Source records:

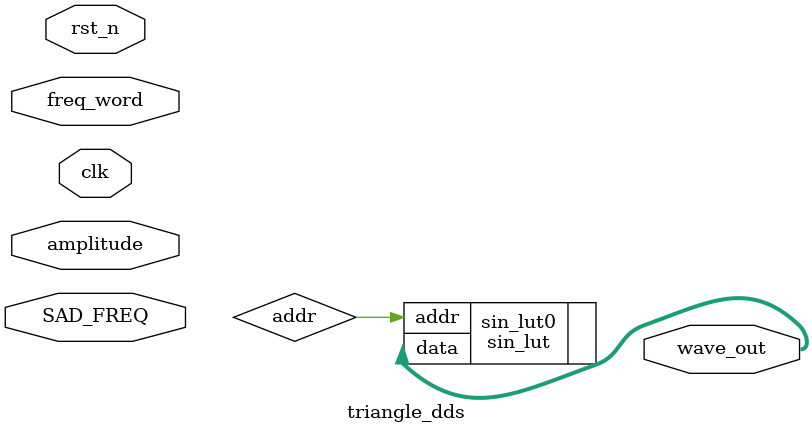
<source format=v>


//     output reg  [DT_W-1:0]     wave_out     // 0 ~ amplitude
// );

// // wire [31:0] SAD_FREQ = (CLK_FREQ>>2) / (amplitude-128);

// // wire [7:0] wave_info [0 : 511]; 
// //归一化频率
// //50M/512,即每个周期中，三角波的数值都会加一。
// // localparam SAD_FREQ = 196850;       
// /*-------- 相位累加器 --------*/

// localparam RAISE = 0;
// localparam FALL = 1;

// reg [PH_W-1:0] phase;

// reg sign_status;

// wire [PH_W-2:0] addr = phase / SAD_FREQ;


// reg [10 : 0] step;
// reg [31:0]pharse_ini_step0;
// reg [31:0]pharse_ini_step1;
// reg [31:0]pharse_ini_step2;
// always @(posedge clk ) begin
//     if (!rst_n) begin
//         step <= 0;
//     end
//     else begin
//         step <= freq_word / SAD_FREQ;
//         pharse_ini_step0 <= SAD_FREQ * amplitude;
//         pharse_ini_step1 <= pharse_ini_step0 / freq_word;
//         pharse_ini_step2 <= pharse_ini_step1 * freq_word;
//     end 
// end


// always @(posedge clk ) begin
//     if (!rst_n) begin
//         sign_status <= 0;
//     end
//     else begin
//         case (sign_status)
//             RAISE : if(addr >= amplitude - step) begin sign_status <= FALL; end
//             FALL  : if(addr <= 256 - amplitude + step) begin sign_status <= RAISE; end
//             default : sign_status <= FALL;
//         endcase
//     end 
// end



// always @(posedge clk)
//     // if (!rst_n) phase <= 0;
//     if (!rst_n) phase <= pharse_ini_step2;
//     else        phase <= sign_status== RAISE ? phase + freq_word : phase - freq_word;


// /*-------- 幅度缩放 --------*/
// // wire [DT_W-1:0] ramp_clip = ramp[PH_W-2:0] >255 ? 255 : ramp[DT_W -1:0]; // 高 DT_W 位
// // wire [DT_W-1:0] ramp_clip_270 = ramp_270[PH_W-2:0] >255 ? 255 : ramp_270[DT_W -1:0]; // 高 DT_W 位
// // wire [2*DT_W -1 :0]   prod = ramp_clip * (amplitude+1);
// // wire [2*DT_W -1 :0]   prod_270 = ramp_clip_270 * (amplitude+1);
// // wire [DT_W-1:0] abs_val = prod[2*DT_W -1 :DT_W];   
// // wire [DT_W-1:0] abs_val_270 = prod_270[2*DT_W -1 :DT_W];   
// wire [DT_W-1:0] abs_val = addr;   

// always @(posedge clk)
//     if (!rst_n) wave_out <= 0;
//     else        wave_out <= abs_val;   // 无符号，0 ~ amplitude

// endmodule



module triangle_dds #(
    parameter CLK_FREQ = 32'd50_000_000,
    // parameter SAD_FREQ = 196850,
    parameter PH_W = 32,
    parameter DT_W = 8
)(
    input  wire                clk,
    input  wire                rst_n,

    input  wire [PH_W-1:0]     freq_word,
    input  wire [DT_W-1:0]     amplitude,  // 峰值（正数）
    input  wire [31:0]         SAD_FREQ,

    output [DT_W-1:0]     wave_out     // 0 ~ amplitude
);



sin_lut sin_lut0(
    .addr(addr),
    .data(wave_out)
);

endmodule
</source>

◆ Assignment
Could you print the lines of the records above from the one containing "wave_out <= 0;" through the last, exactly and with no additions?

◆ The completed task
//     if (!rst_n) wave_out <= 0;
//     else        wave_out <= abs_val;   // 无符号，0 ~ amplitude

// endmodule



module triangle_dds #(
    parameter CLK_FREQ = 32'd50_000_000,
    // parameter SAD_FREQ = 196850,
    parameter PH_W = 32,
    parameter DT_W = 8
)(
    input  wire                clk,
    input  wire                rst_n,

    input  wire [PH_W-1:0]     freq_word,
    input  wire [DT_W-1:0]     amplitude,  // 峰值（正数）
    input  wire [31:0]         SAD_FREQ,

    output [DT_W-1:0]     wave_out     // 0 ~ amplitude
);



sin_lut sin_lut0(
    .addr(addr),
    .data(wave_out)
);

endmodule
</source>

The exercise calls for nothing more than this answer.